Main Article Content
Abstract
The distributed database environment supports partitioned database management operations. The partitioned data values are stored and maintained in different databases. Horizontal and vertical partitions are managed under the data providers or parties. Two or more parties have their own private data under the distributed environment. The parties can collaborate to calculate any function on the union of their data. Association rule mining techniques are used to fetch frequent patterns. Centralized and distributed rule mining models are applied to discover the frequent patterns under the distributed environment. Trusted nodes are used to perform rule mining in centralized environment. Privacy preserved data mining techniques are adapted to perform the knowledge discovery process with sensitive attribute protection mechanism. Anonymization methods are applied to secure the sensitive attributes I the public data values. Privacypreserved mining is performed on vertically partitioned databases under different data owners. The association rule mining process is carried out on collective data sets. Homomorphic encryption scheme and secure comparison scheme are adapted to ensure the data privacy. The rule mining operations are performed under the Cloud aided environment. Cloud aided framework is constructed to support data sharing and mining on outsourced data from multiple data owners.
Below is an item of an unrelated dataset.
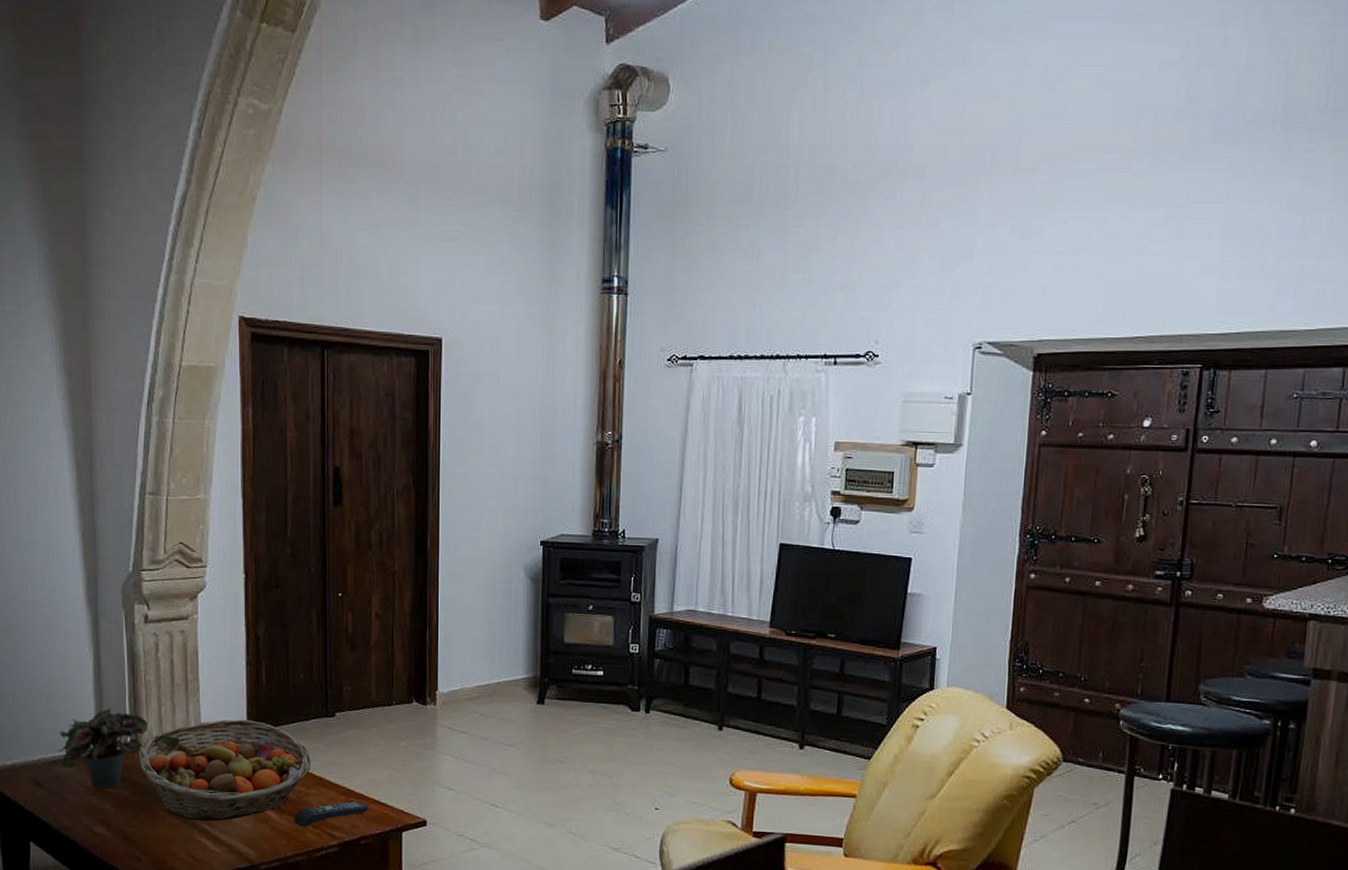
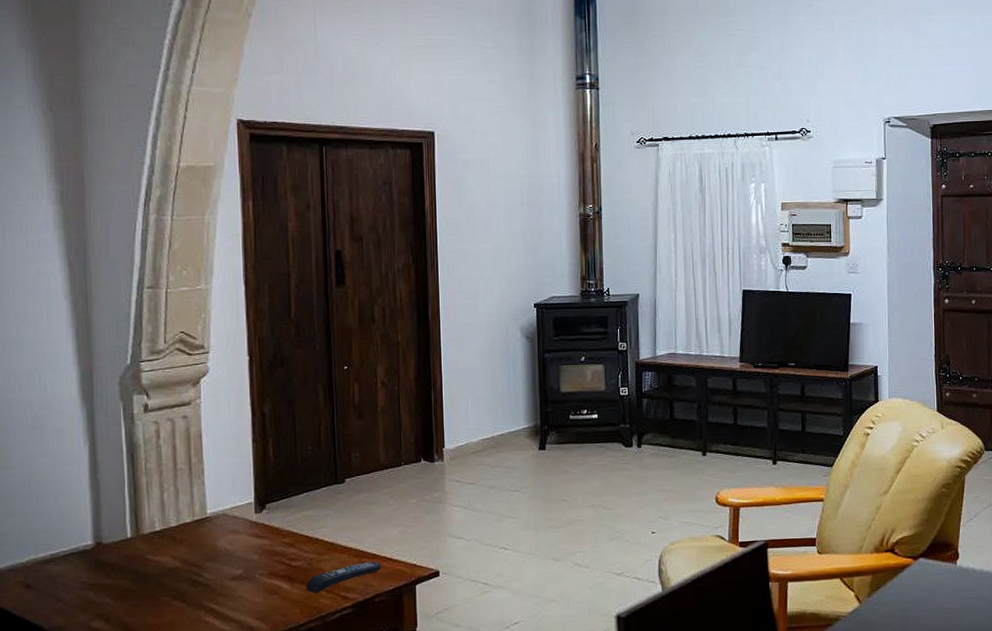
potted plant: present [57,707,148,790] -> none [48,498,149,583]
fruit basket: present [139,719,311,822] -> none [140,495,322,602]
Horizontal and vertical partition based rule mining operations are supported in the system. All the partitioned data values are collected and integrated by the cloud server environment. The rule mining operations are carried out under the cloud server environment. Resource scheduling is integrated for the data and tasks under the Cloud Server. Data leakage control is improved with utility analysis mechanism. The sensitive attributes are protected with
K-anonymity technique. Data communication security is ensured with the RSA algorithm.